Pickleball Dominates Florida Community
Naples Daily News (Florida)
When Chad Edwards and Simone Jardim uprooted their life in Michigan and moved to Naples two years ago, the husband and wife were betting on pickleball.
Edwards ran a baseball academy in East Lansing, while Jardim was the women’s tennis coach at Michigan State. But after playing in the 2016 U.S. Open Pickleball Championships, the couple – already addicted to the sport – saw the game’s potential in Southwest Florida.
The bet paid off. Edwards and Jardim now run the academy at the largest pickleball facility in the country at East Naples Community Park. They’re at the forefront of helping the sport infuse with the DNA of Naples.
“With the community of players
down here … it was just a given (pickleball) is going to continue to grow,” Edwards, 36, said. “There’s no sign of it stopping.”
The U.S. Open runs for seven days at East Naples Community Park, ending Saturday. With 2,012 registered participants from 42 states and 21 countries, it is the largest tournament in the history of pickleball.
The tournament is a boon for Collier County, bringing in thousands of visitors and millions of dollars in economic impact. However, pickleball will roll on once the U.S. Open ends.
At the U.S. Open Pickleball Academy, about 300 people show up to play matches every day. Edwards, director of operations, said the academy has nearly tripled in size since it began.
The academy started in September 2016 with a client list of 670 people. Less than two years later, there are more than 1,800 clients, Edwards said.
From AB: Pickleball Finds a Home on New, Existing Outdoor Courts
Jardim, 38, is the head instructor and director of the academy. She’s also won every women’s singles pro title since the U.S. Open began, three in a row since 2016. Last year Jardim was a triple crown winner at the Open, taking titles in pro singles, pro doubles and pro mixed doubles.
Local players call Naples the Pickleball Capital of the World. Part of the reason the sport, popular for decades among seniors, has taken off is because of the area’s high concentration of retirees.
However, Naples also has the benefit of being a big tennis town with its country clubs and warm weather (plus the retirees with time to play). Tennis players can easily transition to pickleball, played with paddles and a wiffeball on a badminton-sized court, and Edwards said they are.
“We get a lot of tennis converts (in the summer) when there are not as many people in town,” Edwards said. “In tennis you have to find someone to play with. (At the academy) you can come down by yourself, and we have a system set up where you can rotate into a game without having to call three other people (for doubles).”
Collier County has fully embraced pickleball. County commissioners Penny Taylor and Donna Fiala have been behind the U.S. Open from the start. Taylor has been a big advocate of sports tourism, and the pickleball tournament is the largest of such events in terms of participation.
The Naples, Marco Island, Everglades Convention and Visitors Bureau estimates this year’s U.S. Open will generate $3 million in visitors spending in the county. That includes a total of 10,000 nights of stays in local hotels, condos and campgrounds.
“This is the big one,” Taylor said Wednesday while attending the tournament. “(It’s) the one we all want to reach for, all want to emulate. We don’t take this for granted. We love it.”
The county has continued to invest in pickleball by building courts. East Naples Community Park now has 54 courts, Veterans Park has 16, and Fleischmann Park has eight.
The Villages near Orlando is also among the country’s biggest pickleball hotspots. The community has 188 courts, but only 16 at any one location. Factoring in the town’s roughly 80 county courts and the courts going up in private communities, Naples could have more overall courts than The Villages now.
The biggest expansion of the sport in Southwest Florida is coming outside of the parks and in neighborhoods, developments, country clubs and resorts. Any place where a tennis court could be, pickleball courts are going in.

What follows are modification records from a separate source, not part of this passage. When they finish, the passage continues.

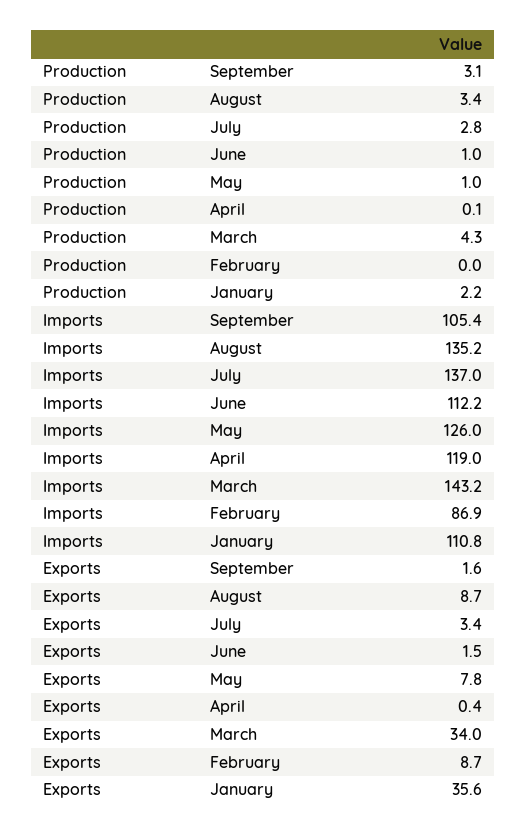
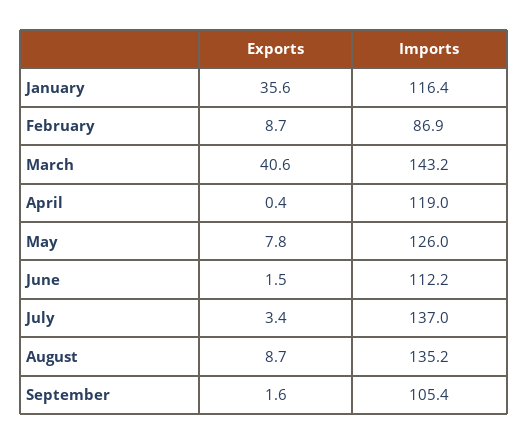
Production, September: 3.1 -> none
Production, August: 3.4 -> none
Production, July: 2.8 -> none
Production, June: 1 -> none
Production, May: 1 -> none
Production, April: 0.1 -> none
Production, March: 4.3 -> none
Production, February: 0 -> none
Production, January: 2.2 -> none
Imports, January: 110.8 -> 116.4
Exports, March: 34 -> 40.6

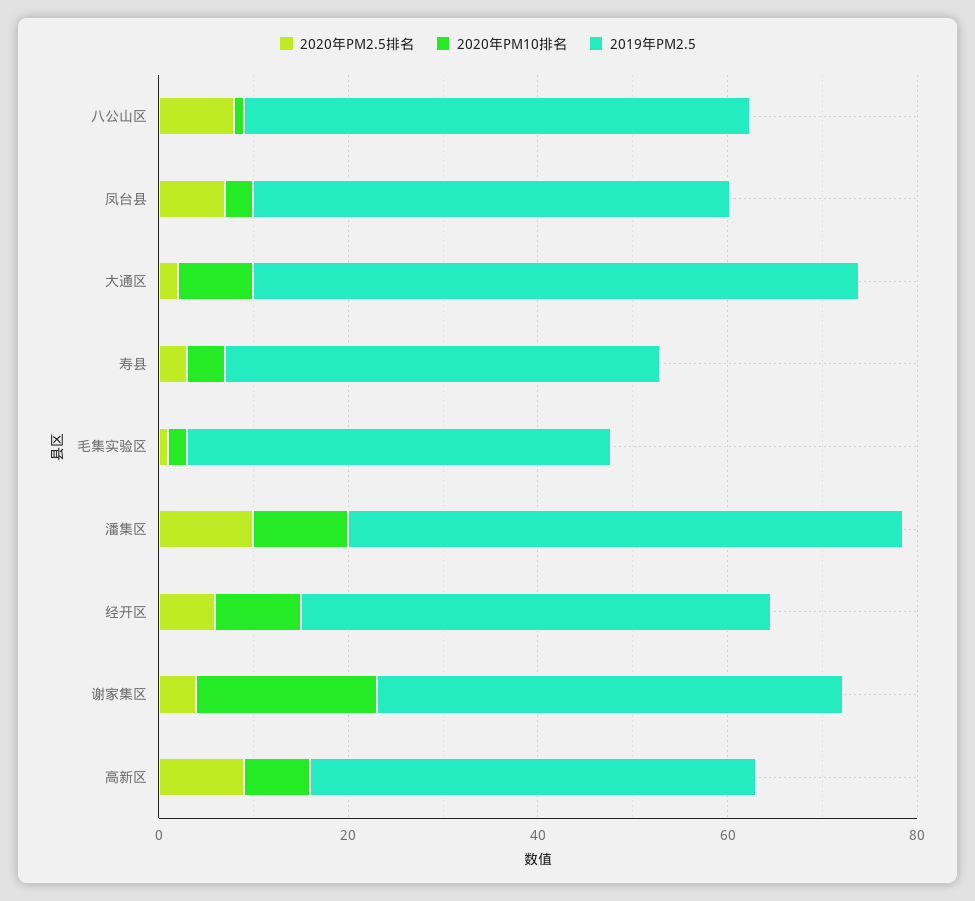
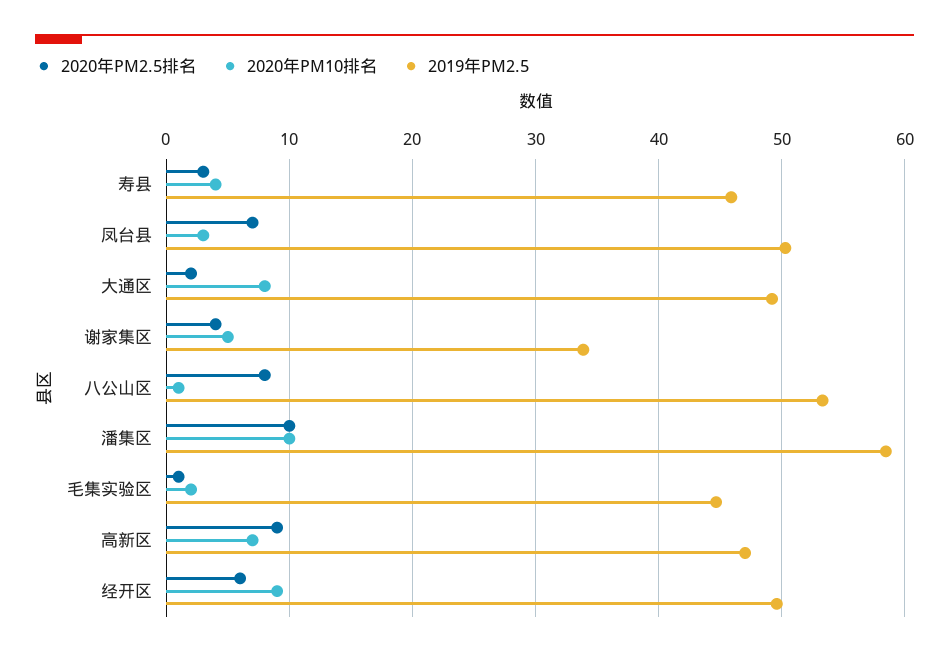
2019年PM2.5, 大通区: 65 -> 49
2020年PM10排名, 谢家集区: 20 -> 5
2019年PM2.5, 谢家集区: 50 -> 34

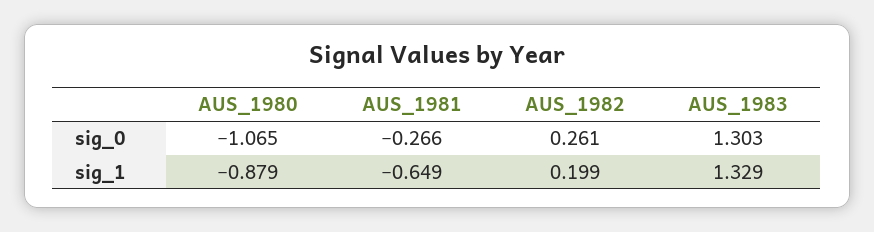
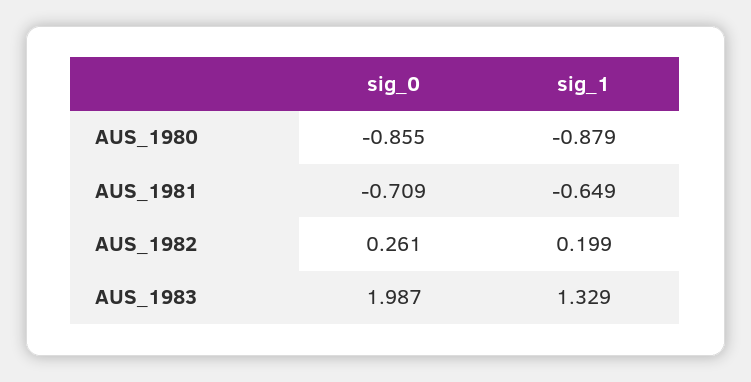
AUS_1980, sig_0: -1.065 -> -0.855
AUS_1981, sig_0: -0.266 -> -0.709
AUS_1983, sig_0: 1.303 -> 1.987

Jonathan Morton owns Mor-Sports, a local company that installs all manner of sports courts. Mor-Sports constructed all the courts at East Naples Community Park. The company also constructs courts at communities all over the area.
Morton estimated that 75 percent to 80 percent of the new jobs his company gets are for pickleball courts.
“Al the plans for new communities coming across my desk include pickleball,” Morton said. “It’s growing at a phenomenal speed.”
Mor-Sports is even converting many tennis courts to pickleball – either putting down lines on the existing court or ripping it up completely to make permanent pickleball courts. Morton said he’s even getting orders to put pickleball lines on basketball courts.
Pickleball in communities had led to young players taking up the game. Edwards said he’s seeing more and more people in their 30s and 40s come to the academy. The game also is being taught in some Collier County schools’ gym classes.
“Pickleball will start growing with the younger crowd,” Edwards said. “It’s a lot easier and a lot faster for a 4-, 5-, 6-year-old to pick up a paddle and hit a pickleball compared with picking up a tennis racket and trying to hit a ball. The (pickleball) also just happens to bounce perfectly at waist height for the young kids.”